Sales in Europe for Calvin and Tommy already grew by “double digits” in the first quarter and Chirico said deadly terrorist activity, like that in Germany, France and most recently England, has not had a “significant impact” on the positive momentum for the brands, either in physical retail or online.
“Europe continues to look like a real bright spot for us as we go forward,” he added.
Ike Boruchow of Wells Fargo said in a note that international sales of Calvin Klein outperformed for the quarter with “significant growth” and that a “sequential improvement” is expected to continue in the next quarter.
Echoing Chirico’s comment on Europe, Boruchow characterized PVH on the whole as “a rare bright spot in our universe,” given its consolidated revenue growth of 3.3 percent to $1.87 billion during the first quarter.
There may be a reason PVH is looking overseas for growth opportunity with Klein and Hilfiger — sales in North America are dragging. Between political uncertainty and the ongoing contractions of the department store channel, PVH faces significant challenges on the wholesale side.
Comparable-store sales of Klein fell by 5 percent during the most recent quarter and comp-store sales of Hilfiger fell by 14 percent.
Chirico admitted the region still presents a “volatile environment” for PVH, but said digital with retail partners like Macy’s and Nordstrom is growing and efforts are being made to manage the flow of Klein and Hilfiger into the off-price channel, although the sector is “clearly” growing.
“As I look out 24 months, I think there is a likelihood that digital will be a higher percentage of our business than it is today. Off-price and specialty will also be a somewhat higher percentage than [it is] today. And given what’s going on in the department store channel, that will continue to shrink on some levels, especially with some tenuous players out there right now that we continue to watch closely,” Chirico said.

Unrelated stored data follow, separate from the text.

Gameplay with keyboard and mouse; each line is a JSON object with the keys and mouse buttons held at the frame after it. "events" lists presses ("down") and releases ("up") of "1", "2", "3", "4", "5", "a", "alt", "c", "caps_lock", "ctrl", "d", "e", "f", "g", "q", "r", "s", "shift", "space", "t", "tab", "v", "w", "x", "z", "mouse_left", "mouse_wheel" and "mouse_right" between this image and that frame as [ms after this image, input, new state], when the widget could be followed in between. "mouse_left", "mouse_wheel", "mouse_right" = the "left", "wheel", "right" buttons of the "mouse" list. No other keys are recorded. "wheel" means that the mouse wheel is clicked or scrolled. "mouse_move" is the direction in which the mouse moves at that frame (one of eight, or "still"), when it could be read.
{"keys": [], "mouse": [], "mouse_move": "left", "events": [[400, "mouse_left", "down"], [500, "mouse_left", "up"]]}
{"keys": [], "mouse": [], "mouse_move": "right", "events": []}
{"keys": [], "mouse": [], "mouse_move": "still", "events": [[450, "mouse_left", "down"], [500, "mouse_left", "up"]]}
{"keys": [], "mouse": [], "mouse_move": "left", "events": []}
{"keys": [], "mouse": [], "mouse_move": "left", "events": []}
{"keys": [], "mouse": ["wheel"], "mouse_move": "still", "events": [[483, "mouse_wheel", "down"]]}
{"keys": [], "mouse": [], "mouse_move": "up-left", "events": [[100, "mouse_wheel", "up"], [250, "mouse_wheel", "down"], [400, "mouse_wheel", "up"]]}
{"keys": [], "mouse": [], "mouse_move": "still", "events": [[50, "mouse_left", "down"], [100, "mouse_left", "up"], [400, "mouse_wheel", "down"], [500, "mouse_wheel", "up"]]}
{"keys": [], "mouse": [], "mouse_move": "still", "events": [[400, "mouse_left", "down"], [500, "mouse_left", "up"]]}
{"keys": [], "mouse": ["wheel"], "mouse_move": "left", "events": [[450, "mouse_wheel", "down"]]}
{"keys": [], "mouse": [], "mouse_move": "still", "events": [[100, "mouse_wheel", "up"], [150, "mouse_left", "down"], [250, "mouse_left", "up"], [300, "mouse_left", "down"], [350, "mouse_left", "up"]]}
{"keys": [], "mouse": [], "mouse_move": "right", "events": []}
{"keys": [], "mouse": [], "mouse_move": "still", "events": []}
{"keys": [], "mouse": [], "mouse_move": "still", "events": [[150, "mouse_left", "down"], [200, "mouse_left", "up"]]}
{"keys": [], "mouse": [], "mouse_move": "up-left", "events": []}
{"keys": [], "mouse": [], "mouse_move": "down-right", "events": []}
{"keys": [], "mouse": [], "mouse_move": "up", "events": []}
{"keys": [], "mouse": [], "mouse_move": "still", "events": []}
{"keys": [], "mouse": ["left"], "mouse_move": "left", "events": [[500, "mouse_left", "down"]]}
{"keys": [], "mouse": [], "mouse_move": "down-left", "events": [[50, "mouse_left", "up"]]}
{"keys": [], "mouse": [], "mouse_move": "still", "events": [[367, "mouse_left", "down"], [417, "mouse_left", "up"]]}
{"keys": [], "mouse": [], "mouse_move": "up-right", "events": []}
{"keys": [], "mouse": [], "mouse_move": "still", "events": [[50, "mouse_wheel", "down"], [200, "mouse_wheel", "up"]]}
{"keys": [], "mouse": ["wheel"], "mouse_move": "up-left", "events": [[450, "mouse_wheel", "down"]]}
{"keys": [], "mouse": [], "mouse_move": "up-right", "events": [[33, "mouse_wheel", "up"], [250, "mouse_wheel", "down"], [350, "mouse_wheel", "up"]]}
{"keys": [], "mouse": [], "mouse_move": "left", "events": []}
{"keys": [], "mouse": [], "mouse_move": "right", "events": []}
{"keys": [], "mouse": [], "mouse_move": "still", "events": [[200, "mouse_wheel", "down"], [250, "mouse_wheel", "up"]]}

As for the political issues facing PVH in the U.S., notably the border adjustment tax proposed by House Republicans that would see importers of goods taxed more heavily, Chirico is still strongly opposed to such a measure. But he said he’s “more confident” now that such an action won’t be passed.
“The way the wind is blowing in Washington, the likelihood of something like a border adjustment tax getting in the tax proposal — if they can even get anything done in Washington — is probably a long shot right now,” he said.
He added that he’s been in Washington, D.C., for talks with Congress and the new Trump administration at least seven times in recent months, more visits than he’s made during the length of his entire career.
Nevertheless, Chirico said the looming possibility of a difficult tax proposal causes hesitation when thinking in terms of possible acquisitions going forward.
“It does give me a little bit of pause to do a big deal and to pull the trigger on a big deal,” he said.
Despite this uncertainty, PVH continues to have its eye on expanding Klein and Hilfiger, taking back licenses and making investments internationally and Chirico said “opportunistic acquisitions” in the hundreds of millions of dollars range will be considered.
“Then again, if a great opportunity comes along that is more expensive than that, it’ll cause us to maybe be a little bit more conservative in our capital structure, but I don’t think it’ll stop us from doing a deal,” he added.